Gestão diz que vai detalhar obrigações de empresas vencedoras na periferia

Guilherme Seto - Folha de S. Paulo

A gestão Bruno Covas (PSDB) decidiu adiar a conclusão da licitação e a abertura dos envelopes da concessão de pacote de parques municipais, que aconteceria na quinta-feira (12).
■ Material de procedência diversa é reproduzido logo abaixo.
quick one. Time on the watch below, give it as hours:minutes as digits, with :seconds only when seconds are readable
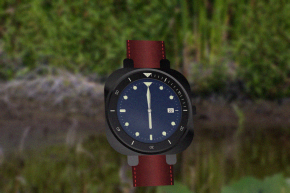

A Prefeitura de São Paulo ainda não definiu uma nova data.

Com isso, os parques não serão mais o primeiro equipamento público a ser passado à iniciativa privada pela gestão tucana, deixando o posto provavelmente para o mercado de Santo Amaro, que terá os envelopes relacionados à sua concessão abertos em 27 de julho. 

Covas ainda pretende desestatizar o estádio do Pacaembu, o Anhembi, o autódromo de Interlagos, os mercados, os cemitérios, entre outros bens do município, com o objetivo de desonerar os cofres paulistanos.

Segundo a administração municipal, a suspensão do edital dos parques acontece para que sejam feitas alterações no edital, especialmente no que se refere ao detalhamento das obrigações de investimento dos futuros concessionários nos chamados "parques periféricos".

Além do Ibirapuera, os outros parques que fazem parte do mesmo pacote são Lajeado, na zona leste; Eucaliptos, na zona oeste; Jacintho Alberto, Tenente Brigadeiro Faria Lima e Jardim Felicidade, na zona norte. Uma única empresa ficará responsável por todos eles.

Até o final do ano, a prefeitura deve lançar mais duas licitações de parques "âncora", ou seja, os mais visados pela iniciativa privada, como Aclimação e Buenos Aires.

Reportagem do jornal Agora, que pertence ao Grupo Folha, que edita a Folha, mostrou que a primeira versão do edital previa uma série de exigências ao Ibirapuera, de visitas guiadas (pagas ou não) a ambulância, mas tinha apenas indicações genéricas em relação aos outros parques. 

Ainda assim, a concessionária não seria obrigada a resolver os problemas dos parques periféricos, apontados no edital como "demandas preliminares identificadas". Isso deve ser alterado na nova versão do edital.

O texto publicado em maio pela prefeitura prevê a concessão por 35 anos para a empresa que vencer a licitação. O ganhador será definido pelo maior valor de outorga. O valor mínimo para o primeiro lote é de R$ 1,9 milhão. 

A Prefeitura de São Paulo planeja a concessão de todos os 107 parques existentes na cidade e também do Parque Campo de Marte, que ainda será criado após acordo com a União. Os parques têm custo anual de manutenção de cerca de R$ 180 milhões.

Em nota à reportagem, as secretarias de Desestatização e do Verde afirmam que a suspensão "deve ser rápida". 

"Tão logo sejam feitas as alterações, o edital será republicado e a abertura dos envelopes ocorrerá em 30 dias. Neste prazo, os grupos interessados terão tempo para se adequarem às alterações fixadas no edital", diz o texto.